Voici quelques exemples de vitesses atteintes dans ces conditions:
Petits rappels (facultatifs):
V (km/h)= D(m) × 60(tr/mn) × 60(mn) ÷ 1000 où
V= Vitesse en km/h
D= Développement en m
60 t/mn= Fréquence de pédalage
Développement D(m)= Nb dents plateau ÷ Nb dents pignon × C (Circonférence de la roue en m)
C= 2,133m pour une roue de 700 mm et un pneu de 23 mm
D= 30X18= 3,55m V= 13 km/h
D= 34X18= 4,03m V= 14,5 km/h
D= 39X18= 4,62m V= 16,6 km/h
D= 42X18= 4,98m V= 18 km/h
D= 50X18= 5,93m V= 21,3 km/h
D= 52X18= 6,16m V= 22,2 km/h
Fin des rappels.
Tout le monde sera d'accord avec moi: la meilleure solution pour augmenter sa vitesse est de pédaler plus vite.
Tout le monde comprend également que notre 18 est celui qui manque à notre peloton, pour différentes raisons, plus ou moins graves, dont il faut prendre des nouvelles.
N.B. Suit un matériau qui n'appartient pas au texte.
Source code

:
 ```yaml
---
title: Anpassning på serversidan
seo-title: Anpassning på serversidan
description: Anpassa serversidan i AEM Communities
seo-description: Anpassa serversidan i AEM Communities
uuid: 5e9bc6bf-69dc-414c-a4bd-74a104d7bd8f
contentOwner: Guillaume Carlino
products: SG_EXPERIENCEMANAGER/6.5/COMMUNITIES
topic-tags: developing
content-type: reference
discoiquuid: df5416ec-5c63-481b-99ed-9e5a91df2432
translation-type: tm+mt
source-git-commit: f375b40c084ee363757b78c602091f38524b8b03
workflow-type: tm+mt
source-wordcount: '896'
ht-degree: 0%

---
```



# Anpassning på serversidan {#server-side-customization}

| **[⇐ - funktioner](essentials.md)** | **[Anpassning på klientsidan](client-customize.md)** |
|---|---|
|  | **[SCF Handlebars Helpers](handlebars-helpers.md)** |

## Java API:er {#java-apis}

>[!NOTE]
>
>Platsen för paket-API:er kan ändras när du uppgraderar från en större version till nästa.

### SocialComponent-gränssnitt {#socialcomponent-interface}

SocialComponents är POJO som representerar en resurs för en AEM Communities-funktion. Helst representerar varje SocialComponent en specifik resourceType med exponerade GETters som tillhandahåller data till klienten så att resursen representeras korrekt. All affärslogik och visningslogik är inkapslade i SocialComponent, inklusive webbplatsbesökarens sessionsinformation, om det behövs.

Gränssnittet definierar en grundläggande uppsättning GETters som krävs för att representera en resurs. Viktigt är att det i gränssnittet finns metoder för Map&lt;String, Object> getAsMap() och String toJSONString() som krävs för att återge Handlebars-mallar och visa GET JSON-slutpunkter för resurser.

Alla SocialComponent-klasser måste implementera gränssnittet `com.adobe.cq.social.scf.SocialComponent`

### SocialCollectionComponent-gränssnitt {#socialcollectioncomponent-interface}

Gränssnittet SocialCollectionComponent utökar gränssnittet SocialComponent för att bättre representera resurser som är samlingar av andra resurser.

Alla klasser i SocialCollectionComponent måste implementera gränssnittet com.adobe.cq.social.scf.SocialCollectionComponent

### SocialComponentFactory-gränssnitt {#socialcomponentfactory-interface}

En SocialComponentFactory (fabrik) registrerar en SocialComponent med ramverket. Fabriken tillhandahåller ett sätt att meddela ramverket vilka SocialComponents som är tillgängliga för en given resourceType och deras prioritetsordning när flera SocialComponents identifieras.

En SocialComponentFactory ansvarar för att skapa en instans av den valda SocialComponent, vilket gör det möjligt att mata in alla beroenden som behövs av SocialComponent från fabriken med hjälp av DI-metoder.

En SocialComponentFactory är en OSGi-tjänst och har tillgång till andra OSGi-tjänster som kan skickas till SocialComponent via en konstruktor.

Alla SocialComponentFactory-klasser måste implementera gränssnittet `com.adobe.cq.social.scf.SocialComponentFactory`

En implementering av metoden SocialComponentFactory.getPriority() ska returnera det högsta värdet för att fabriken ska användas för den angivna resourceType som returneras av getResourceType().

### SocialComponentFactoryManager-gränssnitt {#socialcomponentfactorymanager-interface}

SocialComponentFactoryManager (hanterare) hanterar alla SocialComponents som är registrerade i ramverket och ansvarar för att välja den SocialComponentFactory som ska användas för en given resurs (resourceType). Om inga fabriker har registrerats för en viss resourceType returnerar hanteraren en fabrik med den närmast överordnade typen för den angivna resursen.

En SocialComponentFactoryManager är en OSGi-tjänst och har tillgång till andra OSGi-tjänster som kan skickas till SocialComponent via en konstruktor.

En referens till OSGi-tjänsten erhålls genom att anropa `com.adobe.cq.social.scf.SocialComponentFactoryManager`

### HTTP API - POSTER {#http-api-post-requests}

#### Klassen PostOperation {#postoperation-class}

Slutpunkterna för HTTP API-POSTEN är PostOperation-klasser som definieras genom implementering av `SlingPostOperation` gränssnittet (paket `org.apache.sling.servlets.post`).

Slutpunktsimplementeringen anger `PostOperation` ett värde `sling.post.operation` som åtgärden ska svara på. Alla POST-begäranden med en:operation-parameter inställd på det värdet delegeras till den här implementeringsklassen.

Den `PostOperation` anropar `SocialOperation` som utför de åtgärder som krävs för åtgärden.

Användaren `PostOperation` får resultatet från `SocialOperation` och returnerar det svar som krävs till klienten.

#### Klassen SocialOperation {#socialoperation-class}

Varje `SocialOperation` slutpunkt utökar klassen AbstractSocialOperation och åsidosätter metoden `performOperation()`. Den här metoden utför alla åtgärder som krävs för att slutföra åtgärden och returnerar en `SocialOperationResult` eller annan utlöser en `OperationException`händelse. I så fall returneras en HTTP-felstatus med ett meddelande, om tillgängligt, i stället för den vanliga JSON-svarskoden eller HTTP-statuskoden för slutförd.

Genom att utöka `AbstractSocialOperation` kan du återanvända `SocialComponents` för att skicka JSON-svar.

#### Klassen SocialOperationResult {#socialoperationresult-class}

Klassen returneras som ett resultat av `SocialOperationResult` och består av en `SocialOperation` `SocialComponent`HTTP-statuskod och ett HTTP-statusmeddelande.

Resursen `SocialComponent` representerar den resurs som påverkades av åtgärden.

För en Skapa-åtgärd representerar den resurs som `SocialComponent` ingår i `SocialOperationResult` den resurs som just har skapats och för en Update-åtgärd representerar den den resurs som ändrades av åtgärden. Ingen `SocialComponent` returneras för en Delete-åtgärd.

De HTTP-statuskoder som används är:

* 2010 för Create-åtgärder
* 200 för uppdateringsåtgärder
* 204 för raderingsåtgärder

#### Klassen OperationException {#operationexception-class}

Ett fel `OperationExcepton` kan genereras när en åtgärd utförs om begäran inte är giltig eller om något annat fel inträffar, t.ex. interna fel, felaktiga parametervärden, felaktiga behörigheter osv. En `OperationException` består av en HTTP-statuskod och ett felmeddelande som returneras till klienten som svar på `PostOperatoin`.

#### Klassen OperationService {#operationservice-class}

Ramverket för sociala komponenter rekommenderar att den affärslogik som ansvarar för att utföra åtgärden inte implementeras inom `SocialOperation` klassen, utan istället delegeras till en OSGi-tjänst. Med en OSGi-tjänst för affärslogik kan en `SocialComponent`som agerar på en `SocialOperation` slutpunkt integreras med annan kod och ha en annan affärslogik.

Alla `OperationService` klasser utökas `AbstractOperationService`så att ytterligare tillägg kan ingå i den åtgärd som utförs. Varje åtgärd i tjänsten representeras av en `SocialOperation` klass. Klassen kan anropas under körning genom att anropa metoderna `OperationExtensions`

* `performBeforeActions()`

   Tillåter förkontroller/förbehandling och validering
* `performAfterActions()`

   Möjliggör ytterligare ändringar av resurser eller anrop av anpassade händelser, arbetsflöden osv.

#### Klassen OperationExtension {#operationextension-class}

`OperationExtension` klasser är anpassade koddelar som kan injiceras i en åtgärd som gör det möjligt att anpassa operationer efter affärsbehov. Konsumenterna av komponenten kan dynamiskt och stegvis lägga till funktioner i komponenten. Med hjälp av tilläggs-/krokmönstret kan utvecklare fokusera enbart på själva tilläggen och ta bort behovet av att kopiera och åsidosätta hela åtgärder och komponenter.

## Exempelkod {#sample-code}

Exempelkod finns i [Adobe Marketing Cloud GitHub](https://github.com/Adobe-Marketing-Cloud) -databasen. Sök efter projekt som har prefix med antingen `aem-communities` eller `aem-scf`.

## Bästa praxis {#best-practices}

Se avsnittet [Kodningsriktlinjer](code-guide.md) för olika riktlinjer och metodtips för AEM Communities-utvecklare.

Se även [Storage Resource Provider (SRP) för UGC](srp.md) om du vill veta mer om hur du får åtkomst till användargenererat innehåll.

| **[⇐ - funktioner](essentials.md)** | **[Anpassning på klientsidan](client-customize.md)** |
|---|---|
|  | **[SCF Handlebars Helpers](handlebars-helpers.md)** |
Je profite donc de cette modeste et nécessaire tribune pour faire un petit clin d'oeil à nos absents blessés, malades, condamnés à lire ce Roue Libre pour tuer un peu de temps.
Et pour finir, il n'est pas indispensable d'avoir un 11 ou un 12 pour composer le 112 ni d'un 18 pour composer le ...18 en cas de besoin!